**Problem description:**
Please restate word for word, and with nothing added, the lines that run from the one holding "thumb cmc: (405, 165)" to the end of the entries below.

**Record excerpts:**
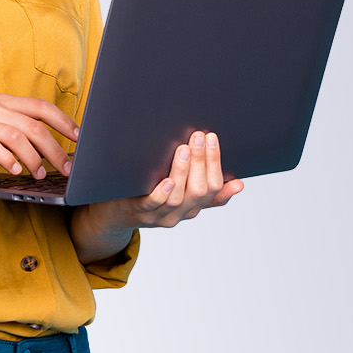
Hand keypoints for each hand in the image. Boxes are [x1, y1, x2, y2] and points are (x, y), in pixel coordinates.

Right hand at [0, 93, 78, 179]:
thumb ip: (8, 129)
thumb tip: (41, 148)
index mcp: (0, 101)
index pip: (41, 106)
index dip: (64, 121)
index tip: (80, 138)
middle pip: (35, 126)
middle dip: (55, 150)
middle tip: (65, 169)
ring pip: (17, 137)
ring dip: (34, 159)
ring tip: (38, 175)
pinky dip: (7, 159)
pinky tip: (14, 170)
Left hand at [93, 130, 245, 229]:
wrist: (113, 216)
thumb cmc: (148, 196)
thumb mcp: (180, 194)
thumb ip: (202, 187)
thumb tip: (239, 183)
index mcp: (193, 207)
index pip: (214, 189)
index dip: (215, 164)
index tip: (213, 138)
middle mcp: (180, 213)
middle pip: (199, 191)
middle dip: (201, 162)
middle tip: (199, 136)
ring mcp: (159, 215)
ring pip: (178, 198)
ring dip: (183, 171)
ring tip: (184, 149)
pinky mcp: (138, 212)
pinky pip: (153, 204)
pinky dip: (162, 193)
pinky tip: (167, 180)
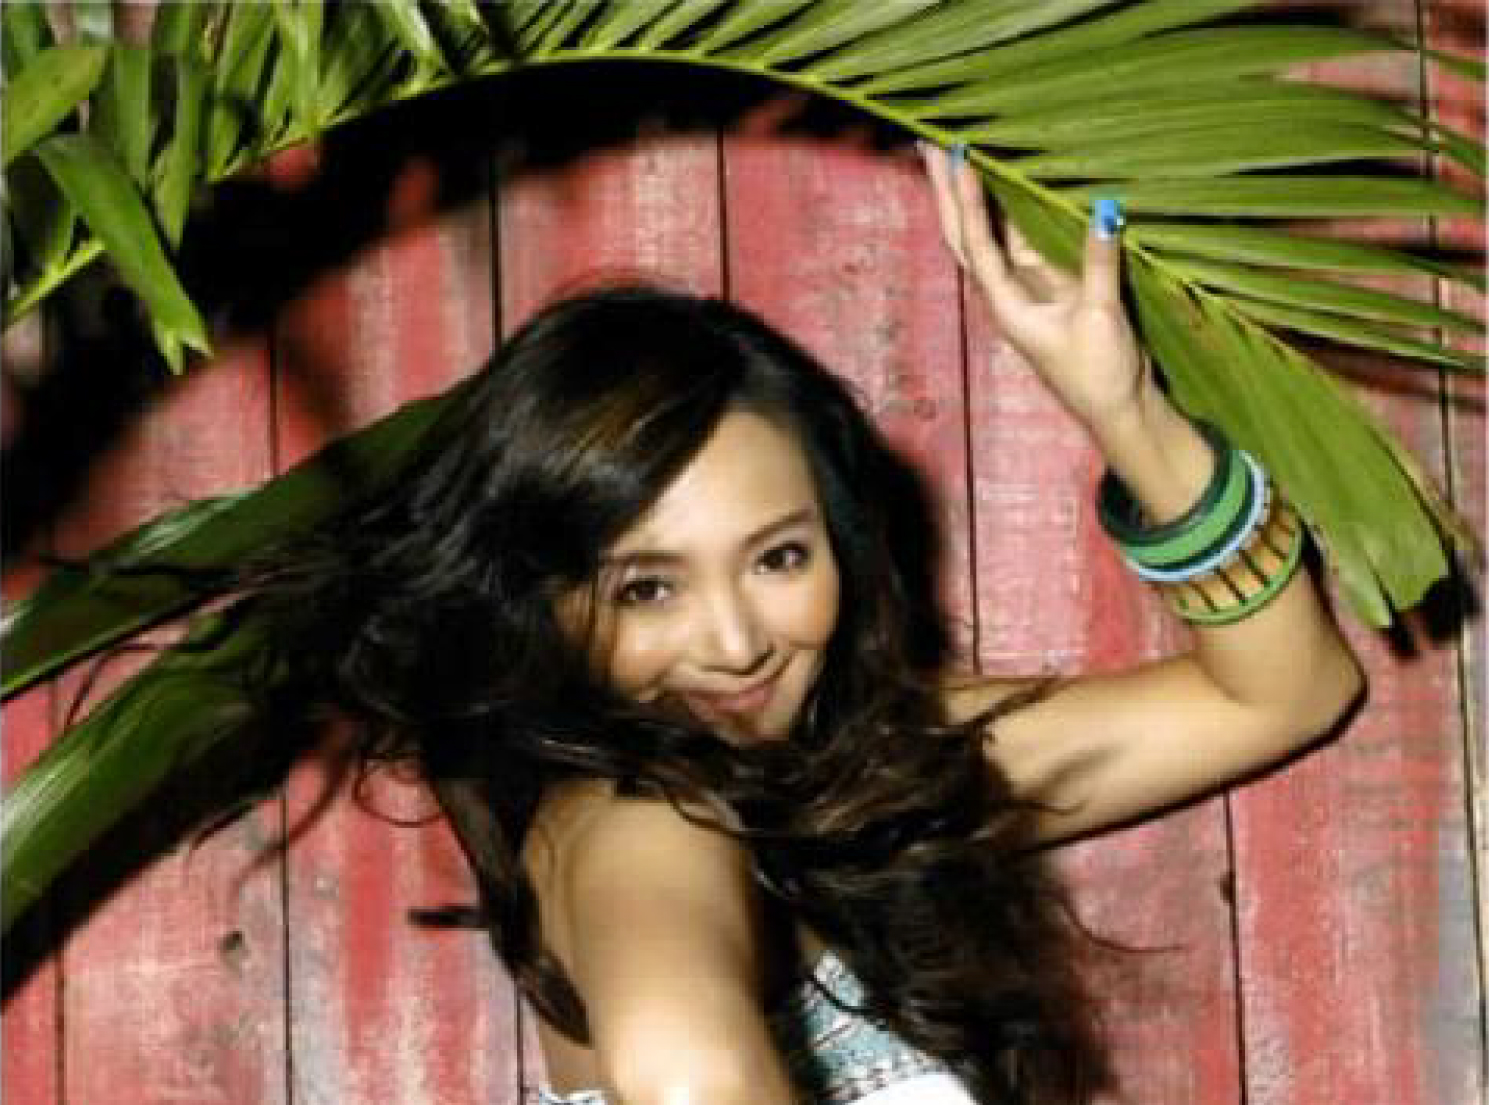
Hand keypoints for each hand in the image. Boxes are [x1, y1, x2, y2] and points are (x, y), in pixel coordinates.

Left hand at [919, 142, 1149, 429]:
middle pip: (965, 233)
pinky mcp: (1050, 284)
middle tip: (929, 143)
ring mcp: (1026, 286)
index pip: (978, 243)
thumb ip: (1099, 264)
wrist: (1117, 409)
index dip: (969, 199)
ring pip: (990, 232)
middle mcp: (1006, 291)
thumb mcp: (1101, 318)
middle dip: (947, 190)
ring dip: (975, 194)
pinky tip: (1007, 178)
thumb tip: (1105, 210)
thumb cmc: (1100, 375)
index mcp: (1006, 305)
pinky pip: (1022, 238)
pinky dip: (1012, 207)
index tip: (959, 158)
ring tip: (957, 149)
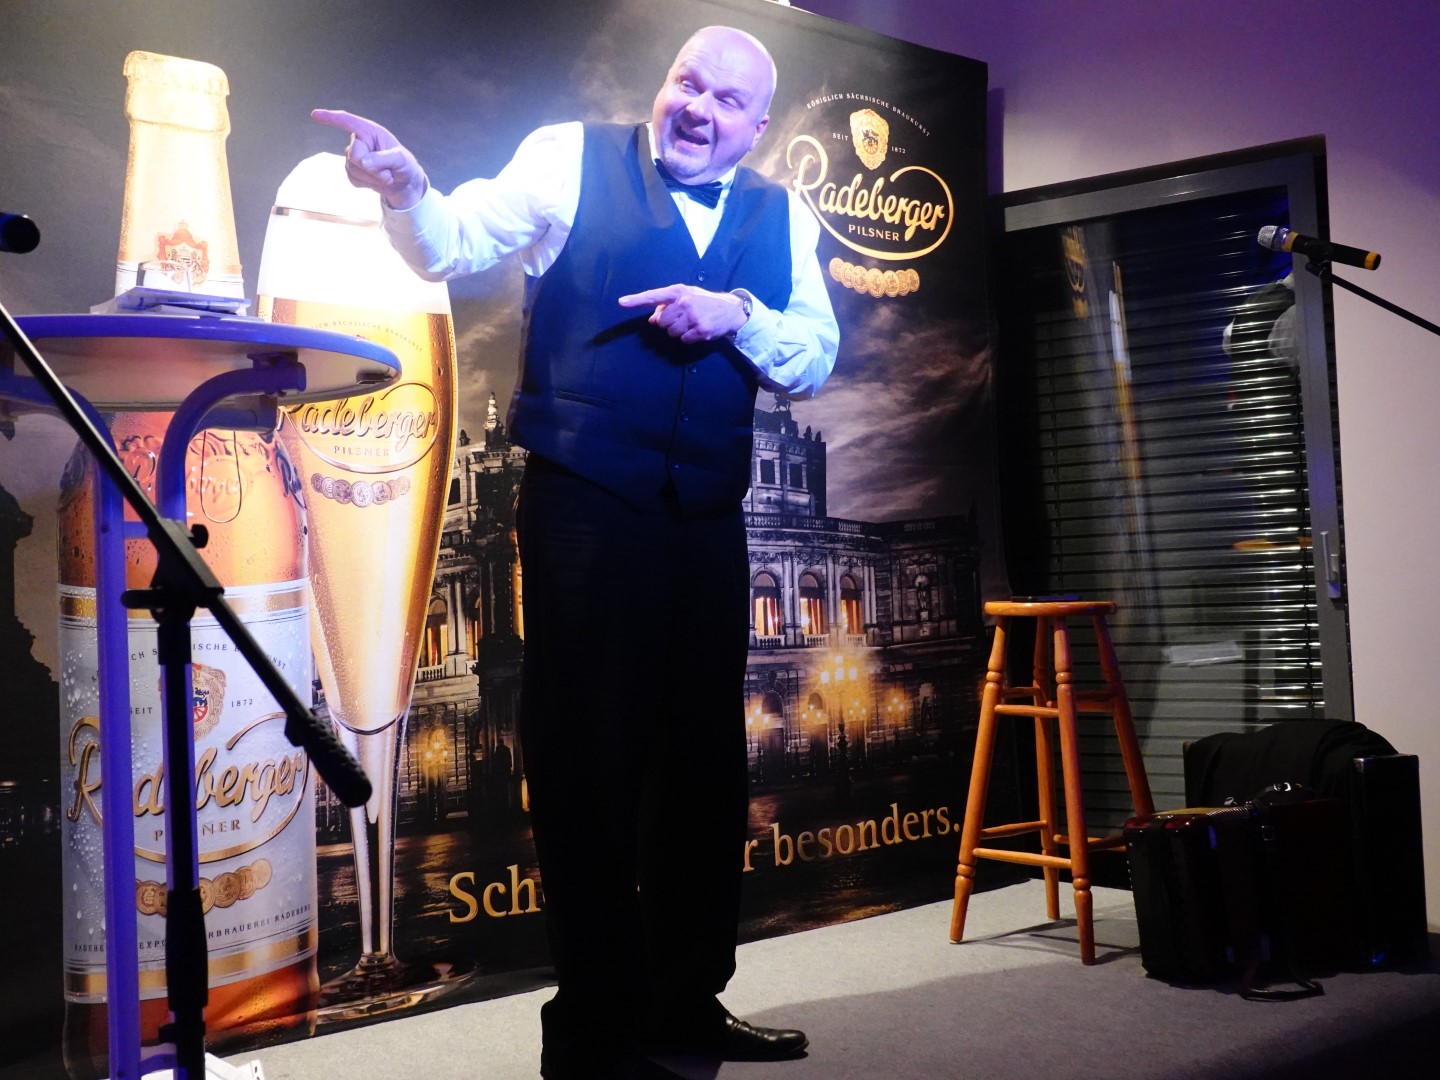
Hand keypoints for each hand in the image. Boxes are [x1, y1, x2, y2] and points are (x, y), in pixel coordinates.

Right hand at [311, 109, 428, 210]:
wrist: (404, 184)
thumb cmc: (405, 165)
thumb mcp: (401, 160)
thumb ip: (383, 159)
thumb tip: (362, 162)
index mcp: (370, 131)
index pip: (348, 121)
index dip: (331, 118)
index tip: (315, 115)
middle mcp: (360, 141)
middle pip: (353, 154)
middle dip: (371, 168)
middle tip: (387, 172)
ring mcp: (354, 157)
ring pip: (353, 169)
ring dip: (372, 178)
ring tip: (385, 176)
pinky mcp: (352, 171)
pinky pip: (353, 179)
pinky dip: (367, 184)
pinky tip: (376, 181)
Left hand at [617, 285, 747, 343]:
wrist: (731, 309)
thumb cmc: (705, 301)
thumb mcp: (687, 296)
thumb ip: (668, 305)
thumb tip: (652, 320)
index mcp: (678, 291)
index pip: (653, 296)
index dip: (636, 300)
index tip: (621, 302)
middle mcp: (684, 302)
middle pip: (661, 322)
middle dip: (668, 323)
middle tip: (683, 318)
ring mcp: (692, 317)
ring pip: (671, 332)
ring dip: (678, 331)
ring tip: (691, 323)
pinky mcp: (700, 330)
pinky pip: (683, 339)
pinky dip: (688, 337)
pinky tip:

**Result:**
thumb cmc: (405, 165)
thumb mcp: (401, 160)
thumb ip: (383, 159)
thumb tip: (362, 162)
index mcp: (370, 131)
index pip: (348, 121)
index dip: (331, 118)
index tip: (315, 115)
middle mcp: (360, 141)
middle pip: (353, 154)
middle dip: (371, 168)
middle tip: (387, 172)
ring mcp: (354, 157)
ring pip: (353, 169)
ring dip: (372, 178)
ring tip: (385, 176)
pinky mcp: (352, 171)
pinky pip: (353, 179)
pinky dip: (367, 184)
pinky tip: (376, 181)
Left hand at [617, 285, 747, 343]:
wrist: (731, 309)
thumb cmc: (705, 301)
thumb mcp: (687, 296)
thumb ip: (668, 305)
thumb tip: (652, 320)
index mcp: (678, 291)
index pip: (653, 296)
index dip: (636, 300)
index tip: (621, 302)
middle mcp: (684, 302)
middle pip: (661, 322)
middle dip: (668, 323)
middle tip: (683, 318)
ring mcp: (692, 317)
ring pip: (671, 332)
ring dip: (678, 331)
ring tip: (691, 323)
pinky mcp: (700, 330)
pinky pip: (683, 339)
pinky dip: (688, 337)
pinky tip:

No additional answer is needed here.